The Newsnight feature mentions a 'lucrative contract' for Nick Papadimitriou's forthcoming book, Scarp. This will be an investigation of the North Middlesex/South Hertfordshire Escarpment, which he says has been overlooked in landscape literature compared to the more famous escarpments of the Downs and Chilterns. This book also features in Episode 3 of Ventures and Adventures in Topography, a series of broadcasts John Rogers and Nick Papadimitriou have been making for Resonance FM which looks 'at the rich tradition of early 20th century topographical walking guides to London and the South East and explores what use they might be to us today. Each episode takes a trip through the pages of a different book as if we are embarking on a wayward topographical ramble, and includes contemporary field reports from walks in the areas described in these classic texts.' You can download these as podcasts (and while you're at it, you might also be interested in Resonance FM's Edible Landscape field recording podcasts.) Their walks take them to Brent Cross Shopping Centre (prompting a reading from The Arcades Project), the buried and forgotten Philly Brook in Leytonstone, the lost pleasure gardens of Finsbury and Pentonville and the Southern Outfall Sewer: 'guided by The Lure and Lore of London’s River by A.G. Linney (1920′s) they perambulate the raised path that follows the final journey of south London’s sewage to its terminus at the sewage colony at Cross Ness Point, ‘the place where all things end’'.
5 comments:
I enjoyed reading this post and watching the videos. In a way it seems to me that Papadimitriou cultivates an activity that we were engaged in as kids. We took possession of a certain patch of land and inhabitated it with our fantasies.

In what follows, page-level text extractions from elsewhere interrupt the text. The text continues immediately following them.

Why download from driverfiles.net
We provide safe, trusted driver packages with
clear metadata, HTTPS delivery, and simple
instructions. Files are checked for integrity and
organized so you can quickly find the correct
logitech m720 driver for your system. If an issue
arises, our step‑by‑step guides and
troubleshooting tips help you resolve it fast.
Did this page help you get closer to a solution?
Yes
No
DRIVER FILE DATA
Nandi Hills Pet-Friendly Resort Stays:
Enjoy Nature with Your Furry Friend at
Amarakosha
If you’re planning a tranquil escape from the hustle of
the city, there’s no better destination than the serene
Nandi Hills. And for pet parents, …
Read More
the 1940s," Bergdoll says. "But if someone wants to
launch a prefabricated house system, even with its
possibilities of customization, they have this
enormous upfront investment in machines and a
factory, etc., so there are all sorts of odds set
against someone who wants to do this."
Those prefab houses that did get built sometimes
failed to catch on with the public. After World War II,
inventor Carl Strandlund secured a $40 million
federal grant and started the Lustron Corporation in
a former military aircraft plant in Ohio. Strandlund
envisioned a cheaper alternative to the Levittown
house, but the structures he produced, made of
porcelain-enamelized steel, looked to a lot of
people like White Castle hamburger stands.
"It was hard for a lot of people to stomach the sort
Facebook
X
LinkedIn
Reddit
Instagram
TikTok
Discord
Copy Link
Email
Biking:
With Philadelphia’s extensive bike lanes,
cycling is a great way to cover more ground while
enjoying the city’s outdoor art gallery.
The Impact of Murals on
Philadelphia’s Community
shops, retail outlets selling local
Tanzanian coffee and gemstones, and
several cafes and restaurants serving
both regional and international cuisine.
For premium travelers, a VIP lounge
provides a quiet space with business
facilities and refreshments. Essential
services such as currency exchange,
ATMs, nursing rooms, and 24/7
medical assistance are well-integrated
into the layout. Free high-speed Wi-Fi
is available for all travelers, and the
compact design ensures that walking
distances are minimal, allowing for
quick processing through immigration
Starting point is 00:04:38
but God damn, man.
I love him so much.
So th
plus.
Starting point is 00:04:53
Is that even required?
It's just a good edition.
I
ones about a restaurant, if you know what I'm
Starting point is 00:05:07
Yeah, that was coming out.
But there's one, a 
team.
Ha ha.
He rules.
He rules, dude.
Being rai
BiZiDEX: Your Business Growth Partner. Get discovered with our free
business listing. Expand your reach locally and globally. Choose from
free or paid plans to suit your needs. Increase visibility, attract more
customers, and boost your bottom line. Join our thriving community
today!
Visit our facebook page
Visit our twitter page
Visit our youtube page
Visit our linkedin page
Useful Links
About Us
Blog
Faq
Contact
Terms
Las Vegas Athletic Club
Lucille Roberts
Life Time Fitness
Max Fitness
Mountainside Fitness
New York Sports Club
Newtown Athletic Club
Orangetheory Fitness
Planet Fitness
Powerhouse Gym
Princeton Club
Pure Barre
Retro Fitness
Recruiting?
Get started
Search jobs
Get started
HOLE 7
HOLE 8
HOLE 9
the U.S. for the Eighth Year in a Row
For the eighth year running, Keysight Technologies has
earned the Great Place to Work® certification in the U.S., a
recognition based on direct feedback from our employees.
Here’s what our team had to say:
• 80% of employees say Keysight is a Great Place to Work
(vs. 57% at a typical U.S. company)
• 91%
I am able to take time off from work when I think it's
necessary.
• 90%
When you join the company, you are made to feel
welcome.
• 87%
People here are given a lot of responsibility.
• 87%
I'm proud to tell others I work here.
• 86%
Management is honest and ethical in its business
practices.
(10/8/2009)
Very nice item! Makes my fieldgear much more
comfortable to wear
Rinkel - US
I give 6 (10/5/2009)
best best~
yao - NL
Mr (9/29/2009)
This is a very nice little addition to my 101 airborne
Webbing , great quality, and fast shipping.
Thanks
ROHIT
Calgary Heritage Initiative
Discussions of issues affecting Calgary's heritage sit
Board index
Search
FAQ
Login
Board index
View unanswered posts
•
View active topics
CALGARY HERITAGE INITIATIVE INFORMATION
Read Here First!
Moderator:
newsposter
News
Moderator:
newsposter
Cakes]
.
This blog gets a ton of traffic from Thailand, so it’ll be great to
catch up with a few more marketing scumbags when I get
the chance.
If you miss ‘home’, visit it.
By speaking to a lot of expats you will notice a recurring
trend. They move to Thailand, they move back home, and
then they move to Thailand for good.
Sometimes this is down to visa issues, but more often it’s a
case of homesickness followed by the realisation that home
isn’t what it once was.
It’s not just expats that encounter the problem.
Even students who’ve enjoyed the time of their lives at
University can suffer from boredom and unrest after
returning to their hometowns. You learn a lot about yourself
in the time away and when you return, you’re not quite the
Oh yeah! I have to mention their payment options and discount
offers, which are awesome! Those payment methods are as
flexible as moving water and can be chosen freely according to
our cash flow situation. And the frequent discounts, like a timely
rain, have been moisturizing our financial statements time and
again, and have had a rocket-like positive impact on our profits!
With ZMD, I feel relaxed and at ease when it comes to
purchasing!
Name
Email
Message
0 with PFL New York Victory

There was also a piece on the Today programme - with Evan Davis accompanying them....
Hmm, I just wonder if this is all getting a bit stale now, after decades of Sinclair and sub-Situationist psychogeography. However, people have clearly seized on the term "edgelands".
It's territory photographers have made their own, of course, going back to John Gossage ("The Pond", 1986) and Keith Arnatt ("Miss Grace's Lane", 1986/7) and probably further. Mark Power's 2007 book "26 Different Endings" ("26 photographs made from the edge of the London A-Z Atlas") seemed like an interesting contribution to an established tradition, rather than groundbreaking.
But the Hertfordshire landscape can never be stale...
Mike
Know what you mean. Robert Macfarlane says in his review of 'Edgelands' by Paul Farley and Michael Symmons Roberts:
'The edgelands are all over late-20th-century English painting, photography, film (Patrick Keiller, Chris Petit, Andrew Kötting, who has even made a short called Edgeland Mutter), in children's literature (Stig of the Dump, The Turbulent Term of Tyke Tyler), in Richard Mabey's prescient classic The Unofficial Countryside and Kenneth Allsop's neglected classic Adventure Lit Their Star, and so on. So modish are the edgelands, indeed, that this summer there is a short-film festival dedicated to "liminal Britain" and "urban outskirts".'
Well, it would help if the language used was fresh; terms like 'liminal' 'edgelands' and 'psychogeography' occlude rather than reveal. To give Papadimitriou his due, he does avoid such usage. 'Deep topography' seems suggestive of something meditative and involved rather than second-hand and learned from art books and galleries. I think he is essentially a mystic of sorts. he has been practising for years and its about time someone recognised him and his qualities. I thought he seemed somewhat subdued on Newsnight and, knowing him as I do, I wonder if he was intimidated by the situation he found himself in.